### EXERCISE REQUIREMENTS
Within the data, how many lines hold the word "ring"? Answer with nothing but the number.

Per-instance keypoint data
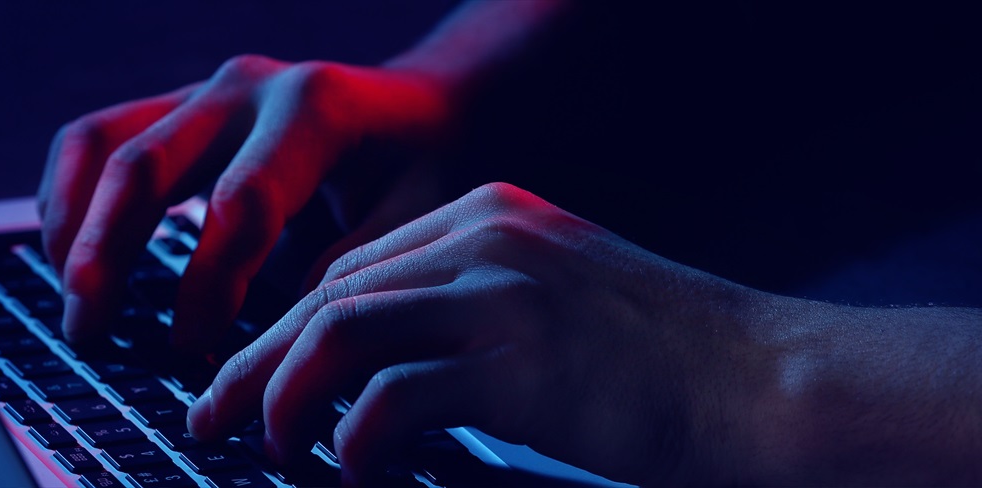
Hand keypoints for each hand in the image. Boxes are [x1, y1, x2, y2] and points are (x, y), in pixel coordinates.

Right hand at [37, 55, 455, 350]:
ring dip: (73, 226)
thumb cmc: (424, 166)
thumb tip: (282, 331)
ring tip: (75, 301)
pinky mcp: (180, 105)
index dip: (209, 285)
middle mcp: (250, 88)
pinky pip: (96, 137)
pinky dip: (68, 195)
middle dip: (108, 254)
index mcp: (316, 109)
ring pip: (102, 142)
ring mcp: (207, 90)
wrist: (422, 106)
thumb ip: (355, 266)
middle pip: (147, 165)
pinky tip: (70, 255)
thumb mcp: (419, 214)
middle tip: (92, 329)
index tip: (193, 350)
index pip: (241, 204)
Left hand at [186, 182, 771, 484]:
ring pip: (336, 329)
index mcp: (491, 217)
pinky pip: (388, 396)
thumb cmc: (671, 361)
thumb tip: (385, 372)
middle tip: (214, 417)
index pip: (355, 267)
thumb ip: (476, 314)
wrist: (767, 382)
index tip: (255, 378)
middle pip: (328, 293)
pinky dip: (351, 440)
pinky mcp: (517, 362)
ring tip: (260, 448)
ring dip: (282, 395)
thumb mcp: (559, 305)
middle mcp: (486, 237)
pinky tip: (350, 472)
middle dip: (258, 363)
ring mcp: (501, 291)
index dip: (290, 328)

### WRITTEN SOLUTION
8